*Directions*
Reproduce the lines of every item below, substituting "vernacular name" for each occurrence of "common name" and leaving everything else unchanged.

*Listed records*

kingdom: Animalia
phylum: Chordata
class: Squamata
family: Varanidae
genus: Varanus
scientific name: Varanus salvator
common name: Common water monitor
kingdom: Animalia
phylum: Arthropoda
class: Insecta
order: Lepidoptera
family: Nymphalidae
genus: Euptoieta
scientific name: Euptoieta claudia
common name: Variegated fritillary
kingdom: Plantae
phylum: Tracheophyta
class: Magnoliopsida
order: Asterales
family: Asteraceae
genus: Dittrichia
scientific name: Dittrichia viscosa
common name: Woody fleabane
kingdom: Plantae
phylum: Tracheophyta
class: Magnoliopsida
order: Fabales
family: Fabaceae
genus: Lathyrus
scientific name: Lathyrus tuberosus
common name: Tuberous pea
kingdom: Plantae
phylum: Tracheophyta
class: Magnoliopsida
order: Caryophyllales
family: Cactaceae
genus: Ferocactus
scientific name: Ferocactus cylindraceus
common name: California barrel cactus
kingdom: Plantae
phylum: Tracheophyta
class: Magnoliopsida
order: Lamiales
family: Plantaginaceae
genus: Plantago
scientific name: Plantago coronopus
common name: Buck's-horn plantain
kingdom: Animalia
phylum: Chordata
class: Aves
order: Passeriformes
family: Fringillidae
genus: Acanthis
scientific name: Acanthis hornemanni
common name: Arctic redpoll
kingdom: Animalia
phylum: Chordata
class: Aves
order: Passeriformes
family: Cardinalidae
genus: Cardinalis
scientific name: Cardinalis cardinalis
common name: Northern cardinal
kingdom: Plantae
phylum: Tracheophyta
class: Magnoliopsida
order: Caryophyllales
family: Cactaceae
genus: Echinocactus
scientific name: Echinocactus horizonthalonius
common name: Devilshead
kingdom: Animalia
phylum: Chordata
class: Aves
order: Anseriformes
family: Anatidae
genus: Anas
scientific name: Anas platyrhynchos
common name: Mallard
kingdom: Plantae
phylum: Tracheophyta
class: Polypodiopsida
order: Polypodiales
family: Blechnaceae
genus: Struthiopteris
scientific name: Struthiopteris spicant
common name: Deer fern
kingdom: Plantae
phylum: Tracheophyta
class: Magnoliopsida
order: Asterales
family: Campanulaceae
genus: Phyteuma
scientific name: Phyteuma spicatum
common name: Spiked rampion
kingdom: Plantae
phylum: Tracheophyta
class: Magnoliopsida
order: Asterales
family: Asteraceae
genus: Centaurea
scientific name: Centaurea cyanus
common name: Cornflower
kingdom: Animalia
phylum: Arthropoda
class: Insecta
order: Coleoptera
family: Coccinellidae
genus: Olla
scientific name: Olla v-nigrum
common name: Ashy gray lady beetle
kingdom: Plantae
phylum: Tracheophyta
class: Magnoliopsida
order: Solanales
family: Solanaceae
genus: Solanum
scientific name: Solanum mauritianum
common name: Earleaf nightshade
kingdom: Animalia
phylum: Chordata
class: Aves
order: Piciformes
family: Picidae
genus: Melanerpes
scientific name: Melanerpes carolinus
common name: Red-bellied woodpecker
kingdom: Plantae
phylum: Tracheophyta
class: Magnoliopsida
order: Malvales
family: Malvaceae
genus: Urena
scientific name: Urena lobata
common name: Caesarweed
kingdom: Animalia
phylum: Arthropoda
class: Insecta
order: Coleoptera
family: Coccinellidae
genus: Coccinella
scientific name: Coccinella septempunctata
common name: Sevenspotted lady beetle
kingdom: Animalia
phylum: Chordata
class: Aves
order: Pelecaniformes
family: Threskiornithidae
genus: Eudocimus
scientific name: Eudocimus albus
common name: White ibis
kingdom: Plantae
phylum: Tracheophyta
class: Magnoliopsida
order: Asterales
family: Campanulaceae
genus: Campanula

*Answer for the task*
kingdom: Animalia
phylum: Chordata
class: Squamata
family: Varanidae
genus: Varanus
scientific name: Varanus salvator
vernacular name: Common water monitor
kingdom: Animalia
phylum: Arthropoda
class: Insecta
order: Lepidoptera
family: Nymphalidae
genus: Euptoieta
scientific name: Euptoieta claudia
vernacular name: Variegated fritillary
kingdom: Plantae
phylum: Tracheophyta
class: Magnoliopsida
order: Asterales
family: Asteraceae
genus: Dittrichia
scientific name: Dittrichia viscosa
vernacular name: Woody fleabane
kingdom: Plantae
phylum: Tracheophyta
class: Magnoliopsida
order: Fabales
family: Fabaceae
genus: Lathyrus
scientific name: Lathyrus tuberosus
vernacular name: Tuberous pea
kingdom: Plantae
phylum: Tracheophyta
class: Magnoliopsida
order: Caryophyllales
family: Cactaceae
genus: Ferocactus
scientific name: Ferocactus cylindraceus
vernacular name: California barrel cactus
kingdom: Plantae
phylum: Tracheophyta
class: Magnoliopsida
order: Lamiales
family: Plantaginaceae
genus: Plantago
scientific name: Plantago coronopus
vernacular name: Buck's-horn plantain
kingdom: Animalia
phylum: Chordata
class: Aves
order: Passeriformes
family: Fringillidae
genus: Acanthis
scientific name: Acanthis hornemanni
vernacular name: Arctic redpoll
kingdom: Animalia
phylum: Chordata
class: Aves
order: Passeriformes
family: Cardinalidae
genus: Cardinalis
scientific name: Cardinalis cardinalis
vernacular name: Northern cardinal
kingdom: Plantae
phylum: Tracheophyta
class: Magnoliopsida
order: Caryophyllales
family: Cactaceae
genus: Echinocactus
scientific name: Echinocactus horizonthalonius
vernacular name: Devilshead
kingdom: Animalia
phylum: Chordata
class: Aves
order: Anseriformes
family: Anatidae
genus: Anas
scientific name: Anas platyrhynchos
vernacular name: Mallard
kingdom: Plantae
phylum: Tracheophyta
class: Polypodiopsida
order: Polypodiales
family: Blechnaceae
genus: Struthiopteris
scientific name: Struthiopteris spicant
vernacular name: Deer fern
kingdom: Plantae
phylum: Tracheophyta
class: Magnoliopsida
order: Asterales
family: Campanulaceae
genus: Phyteuma
scientific name: Phyteuma spicatum
vernacular name: Spiked rampion
kingdom: Plantae
phylum: Tracheophyta
class: Magnoliopsida
order: Asterales
family: Asteraceae
genus: Centaurea
scientific name: Centaurea cyanus
vernacular name: Cornflower
kingdom: Animalia
phylum: Arthropoda
class: Insecta
order: Coleoptera
family: Coccinellidae
genus: Olla
scientific name: Olla v-nigrum
vernacular name: Ashy gray lady beetle
kingdom: Plantae
phylum: Tracheophyta
class: Magnoliopsida
order: Solanales
family: Solanaceae
genus: Solanum
scientific name: Solanum mauritianum
vernacular name: Earleaf nightshade
kingdom: Animalia
phylum: Chordata
class: Aves
order: Piciformes
family: Picidae
genus: Melanerpes
scientific name: Melanerpes carolinus
vernacular name: Red-bellied woodpecker
kingdom: Plantae
phylum: Tracheophyta
class: Magnoliopsida
order: Malvales
family: Malvaceae
genus: Urena
scientific name: Urena lobata
vernacular name: Caesarweed
kingdom: Animalia
phylum: Arthropoda
class: Insecta
order: Coleoptera
family: Coccinellidae
genus: Coccinella
scientific name: Coccinella septempunctata
vernacular name: Sevenspotted lady beetle
kingdom: Animalia
phylum: Chordata
class: Aves
order: Pelecaniformes
family: Threskiornithidae
genus: Eudocimus
scientific name: Eudocimus albus
vernacular name: White ibis
kingdom: Plantae
phylum: Tracheophyta
class: Magnoliopsida
order: Asterales
family: Campanulaceae
genus: Campanula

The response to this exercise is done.